The replacement metric: does the work sustain itself and bring you joy without requiring perpetual scaling toward an impossible “enough”?
Shann Holmberg — AI Knowledge Layer (and why your agents are useless without it)
If your agent doesn’t know you, it’ll hand you slop. Shann’s unlock is a two-layer system you set up once and that compounds for months:
The Knowledge Base Layer (KBL) is dynamic and agent-maintained. Dump tweets, articles, bookmarks, PDFs, voice memos into a
raw/folder. The agent classifies each source, builds wiki pages with cross-references, maintains a master index. Every question you ask gets filed back as a new page. The wiki gets richer over time.The Brand Foundation (BF) is static and human-edited. Your voice rules, your banned words, your positioning. Agents read it before producing anything but never rewrite it. It’s the anchor.
He’s open-sourced the framework as LLM Wikid. Twenty-minute setup: clone, run an agent, fill
raw/, run/wiki-ingest. At ~100 articles, the compiled wiki reportedly beats RAG; one tool measured 71.5× fewer tokens per query.
Why most people won’t build one: it’s the meal-prep argument. An hour of upfront work to save ten hours over the week, and most would rather complain about bad AI output than spend twenty minutes setting up the system that fixes it.
FWIW, I actually use a system like this and I’ve found that the value compounds the more you use it. No. Does it make me more productive? Undoubtedly. Am I ready to hand over root access to my entire life?
Anil Dash: Y2K 2.0 — The AI Security Reckoning
More froth around the Mythos announcement:
“This leaves us in a situation akin to the Y2K bug around the turn of the century, where every organization around the world has to scramble to update their systems all at once, to accommodate an unexpected new technical requirement. Only this time, we don’t know which of our systems are still using two digits to store the date. And we don’t know what date the new millennium starts.”
Welp.
How Every Runs a 25-Person Company on Four AI Agents
Four custom Notion agents doing the coordination work most companies hire a layer of management for:
Anton prioritizes daily tasks.
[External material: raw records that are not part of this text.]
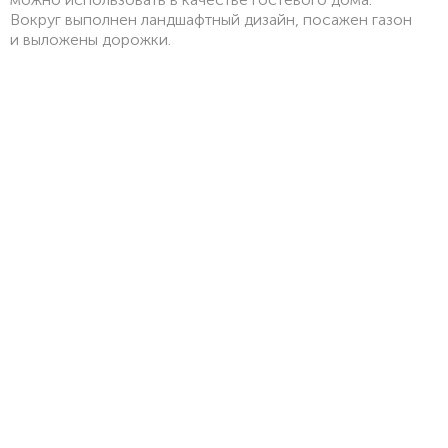
Вокруг выполнен ландшафтный дизайн, посажен газон
и выложены дорожки.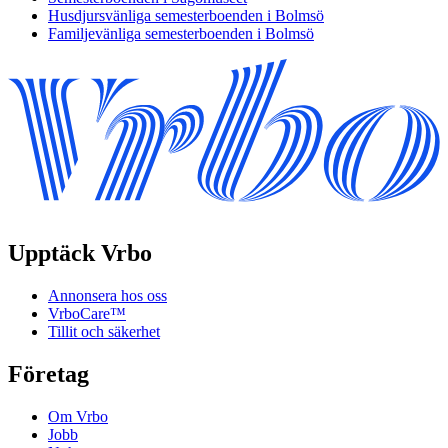
Husdjursvänliga semesterboenden i Bolmsö
Familjevänliga semesterboenden i Bolmsö
Upptäck Vrbo
Annonsera hos oss
VrboCare™
Tillit och säkerhet
Företag
Om Vrbo
Jobb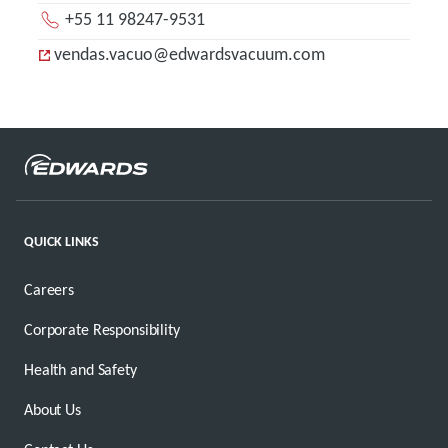
+55 11 98247-9531
vendas.vacuo@edwardsvacuum.com
QUICK LINKS
Careers
Corporate Responsibility
Health and Safety
About Us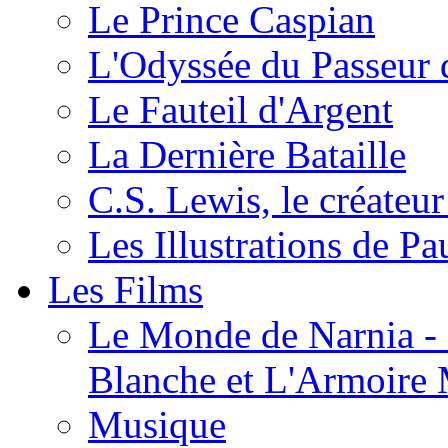
Le Prince Caspian
L'Odyssée du Passeur 
Le Fauteil d'Argent
La Dernière Bataille
C.S. Lewis, le créateu
Les Illustrations de P
Les Films
Le Monde de Narnia - C
Blanche et L'Armoire
Musique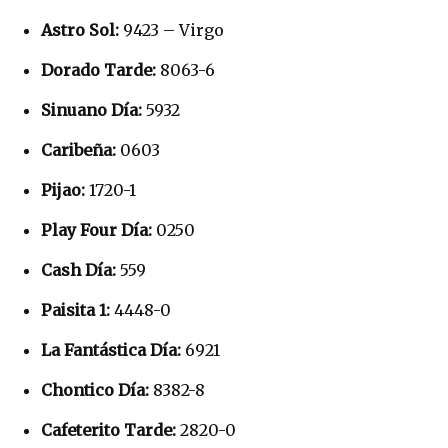
Astro Sol:
9423 – Virgo
Dorado Tarde:
8063-6
Sinuano Día:
5932
Caribeña:
0603
Pijao:
1720-1
Play Four Día:
0250
Cash Día:
559
Paisita 1:
4448-0
La Fantástica Día:
6921
Chontico Día:
8382-8
Cafeterito Tarde:
2820-0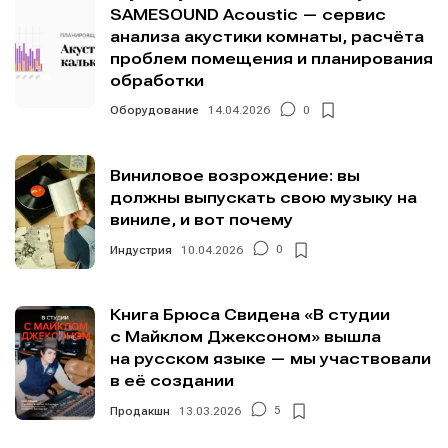
SAMESOUND Acoustic — сервис
анализа акустики комнаты, расчёта
проблем помещения и планирования
обработки
Оборудование
14.04.2026
0
Виниловое возрождение: вы
должны выпускать свою музыку на
виниле, и вот почему
Индустрия
10.04.2026
0
Книга Брюса Свидена «В студии
с Майклом Джексоном» вышла
на русском языке — мы участвовали
в её создании
Продакшн
13.03.2026
5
Max turns meeting transcripts into action items. The Strategy Interviewer rips out aligned quarterly OKRs in an afternoon. The Campaign Reporter drops daily growth metrics into Slack.
The actual insight is structural, not technological: “Your Notion is your agent’s brain.” Don’t prescribe steps. Describe outcomes and let the agent figure out the implementation.
The trick is interconnected databases. Strategy, calendars, tasks, and people all reference each other, which turns the existing infrastructure into an agent-powered coordination layer.
After a long hiatus, I’m actually migrating back towards Notion as the best platform for collaboration with other humans and their agents. More on this later, if it sticks…
Alright - that’s a wrap for this week’s round-up.
If you made it this far, go outside and touch grass. Stretch your legs. And take a break from talking to your computer.